This is the mail archive of the
binutils@sourceware.org
mailing list for the binutils project.
Re: Can objdump show friendly symbolic function name?
Daniel Jacobowitz <dan@codesourcery.com> writes:
> On Tue, Jul 20, 2010 at 06:32:36PM +0100, Maciej W. Rozycki wrote:
>> > That is not the case.
>> >
>> > Case in point (before multi-got bugs were fixed), I had reliably working on
>> > mipsel-linux (o32):
>> >
>> > Application: no -mxgot
>> > libc.so.6/libpthread.so.???: no -mxgot
>> > other .so files: no -mxgot.
>> > libgcj.so.???: -mxgot.
>> >
>> >
>> > As far as I know, you can mix -mxgot and non -mxgot executables and shared
>> > objects.
>>
>> So what was the fuss about when Mozilla (or whatever monstrous program
>> that was) failed to compile with standard GOT one day then?

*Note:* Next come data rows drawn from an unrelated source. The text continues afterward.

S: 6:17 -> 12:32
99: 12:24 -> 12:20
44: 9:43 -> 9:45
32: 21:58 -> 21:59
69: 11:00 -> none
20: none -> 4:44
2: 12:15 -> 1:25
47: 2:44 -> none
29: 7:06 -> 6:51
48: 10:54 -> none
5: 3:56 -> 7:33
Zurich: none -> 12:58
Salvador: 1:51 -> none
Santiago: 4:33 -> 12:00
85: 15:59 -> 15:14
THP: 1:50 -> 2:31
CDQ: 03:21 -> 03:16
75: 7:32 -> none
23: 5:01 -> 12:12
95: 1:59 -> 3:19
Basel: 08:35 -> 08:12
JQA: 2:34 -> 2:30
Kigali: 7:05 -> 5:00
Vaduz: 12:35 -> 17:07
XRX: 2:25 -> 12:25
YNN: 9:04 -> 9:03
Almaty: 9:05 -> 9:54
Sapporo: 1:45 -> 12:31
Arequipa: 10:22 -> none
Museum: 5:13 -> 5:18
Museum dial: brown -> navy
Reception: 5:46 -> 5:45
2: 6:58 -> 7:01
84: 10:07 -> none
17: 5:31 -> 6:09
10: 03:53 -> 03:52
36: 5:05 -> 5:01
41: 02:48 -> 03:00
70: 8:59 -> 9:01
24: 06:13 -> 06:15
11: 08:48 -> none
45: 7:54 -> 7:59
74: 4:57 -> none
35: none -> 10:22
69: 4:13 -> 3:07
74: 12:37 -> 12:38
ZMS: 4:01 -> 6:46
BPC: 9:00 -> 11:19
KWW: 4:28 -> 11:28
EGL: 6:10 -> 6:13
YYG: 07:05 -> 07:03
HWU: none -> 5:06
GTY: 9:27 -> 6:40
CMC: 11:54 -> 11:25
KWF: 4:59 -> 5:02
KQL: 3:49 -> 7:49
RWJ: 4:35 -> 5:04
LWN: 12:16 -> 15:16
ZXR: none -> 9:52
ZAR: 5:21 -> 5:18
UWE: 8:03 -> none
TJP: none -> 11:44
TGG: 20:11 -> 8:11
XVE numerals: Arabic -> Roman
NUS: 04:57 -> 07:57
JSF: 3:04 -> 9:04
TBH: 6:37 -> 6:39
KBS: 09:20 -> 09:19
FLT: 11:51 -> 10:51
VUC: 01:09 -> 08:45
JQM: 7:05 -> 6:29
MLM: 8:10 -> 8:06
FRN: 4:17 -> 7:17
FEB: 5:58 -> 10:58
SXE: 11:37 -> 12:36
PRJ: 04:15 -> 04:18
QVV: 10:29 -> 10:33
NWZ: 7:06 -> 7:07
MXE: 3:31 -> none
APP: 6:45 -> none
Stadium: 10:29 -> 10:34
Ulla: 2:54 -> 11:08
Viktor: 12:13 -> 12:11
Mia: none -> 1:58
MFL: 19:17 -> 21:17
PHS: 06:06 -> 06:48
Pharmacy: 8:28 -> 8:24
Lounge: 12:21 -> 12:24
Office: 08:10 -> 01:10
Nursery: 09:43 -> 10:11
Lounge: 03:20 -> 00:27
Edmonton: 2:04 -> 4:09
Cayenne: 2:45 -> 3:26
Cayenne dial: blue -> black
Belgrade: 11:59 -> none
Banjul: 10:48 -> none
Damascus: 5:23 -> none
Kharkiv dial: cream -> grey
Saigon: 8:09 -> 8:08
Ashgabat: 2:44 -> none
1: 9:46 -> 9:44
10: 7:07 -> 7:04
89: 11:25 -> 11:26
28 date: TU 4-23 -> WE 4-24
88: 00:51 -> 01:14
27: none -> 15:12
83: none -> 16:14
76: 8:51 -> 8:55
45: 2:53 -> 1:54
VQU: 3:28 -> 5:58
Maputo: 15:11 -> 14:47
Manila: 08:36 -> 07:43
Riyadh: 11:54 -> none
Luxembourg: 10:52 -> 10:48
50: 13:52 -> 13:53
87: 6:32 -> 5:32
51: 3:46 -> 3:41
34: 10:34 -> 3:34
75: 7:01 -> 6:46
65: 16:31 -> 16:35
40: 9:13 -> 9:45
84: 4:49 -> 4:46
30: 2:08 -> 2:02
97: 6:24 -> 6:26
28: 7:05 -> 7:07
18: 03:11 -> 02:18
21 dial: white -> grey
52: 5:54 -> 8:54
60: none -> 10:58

Why didn't
>> they simply build whatever the failing object was with -mxgot and the
>> multi-GOT scheme was added to binutils instead? It looks to me like an
>> overkill solution was chosen, so surely there must have been a reason.
>
> Everything linked in to the executable has to use -mxgot - or you have
> to be lucky. The usual problem was that one of crtbegin or crtend
> would have a GOT reference that ended up out of range. That's all I
> remember, though.
Right. The problem is that the way the linker orders the GOT isn't
easily predictable. What you want in the ideal world is for all GOT
entries that only referenced by {GOT,CALL}_{HI,LO}16 relocs to come
after all those that are referenced using single 16-bit relocs like GOT16.
But at the moment, that's not always the case, and an arbitrary symbol
referenced by a 16-bit reloc could be placed after several symbols that
aren't.
This should now be relatively straightforward to fix, but I never got
around to it. See:
http://sourceware.org/ml/binutils/2008-06/msg00274.html
for a sketch of one possible approach (and still my preferred one).